90% of Recent Refugees in State on Welfare
More than half the refugees admitted to the United States end up on the welfare rolls and California leads the nation with more than 90% of recent refugees receiving aid, Congress was told today.
Phillip Hawkes, deputy director of the Family Support Administration of the Health and Human Services Department, said at Senate hearings that 55.4% of refugees who have been in the United States for less than three years are on welfare.
After California, Washington state has the next highest percentage of refugees on welfare, 74%.
When Congress passed the Refugee Act of 1980, Hawkes said, the goal was for the federal government to pay for transitional assistance while refugees settled in, found employment and “pursued their interrupted lives.”

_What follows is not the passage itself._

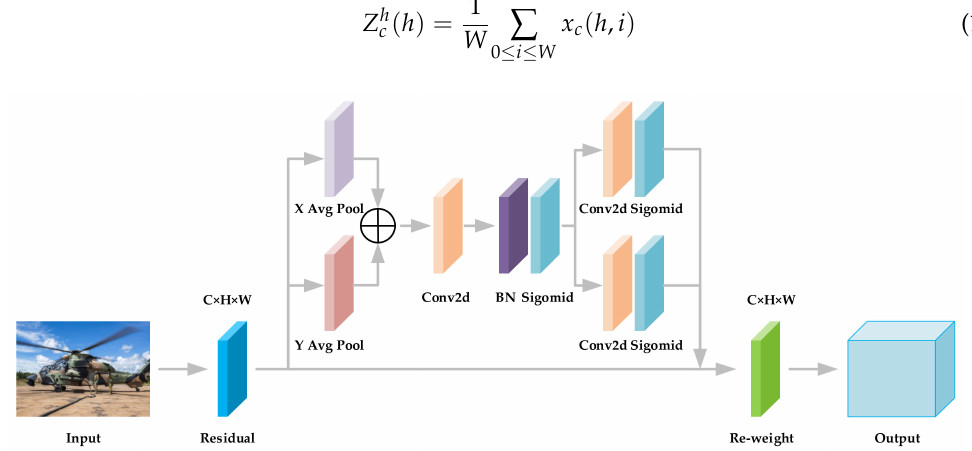
Figure 4. The structure of the Coordinate Attention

“Most believed that refugees would make limited use of income and medical assistance programs, find work and enter the economic mainstream,” he said.
Many Move for Benefits
But over the last six years, the “single largest problem” of the refugee program has been the high percentage on public assistance, he said--with many moving to states with higher-than-average welfare benefits.
Hawkes said a study by the American Council for Nationalities Service found that refugees were eager to find work at first, but that after receiving aid for several months “their motivation toward employment had significantly decreased and been replaced by a desire for more English training, education and employment-related services leading to better job opportunities.”
Their dependence on welfare, he said, does not appear to be related to the availability of jobs.
“There is overwhelming evidence that many more recently arrived refugees could in fact be employed than currently are,” he said.
Hawkes testified before a Senate Judiciary subcommittee headed by Sen. Alan K. Simpson (R-Wyo.), who said the hearing was called chiefly to determine what effect the Gramm-Rudman budget cutting law was having on refugee programs.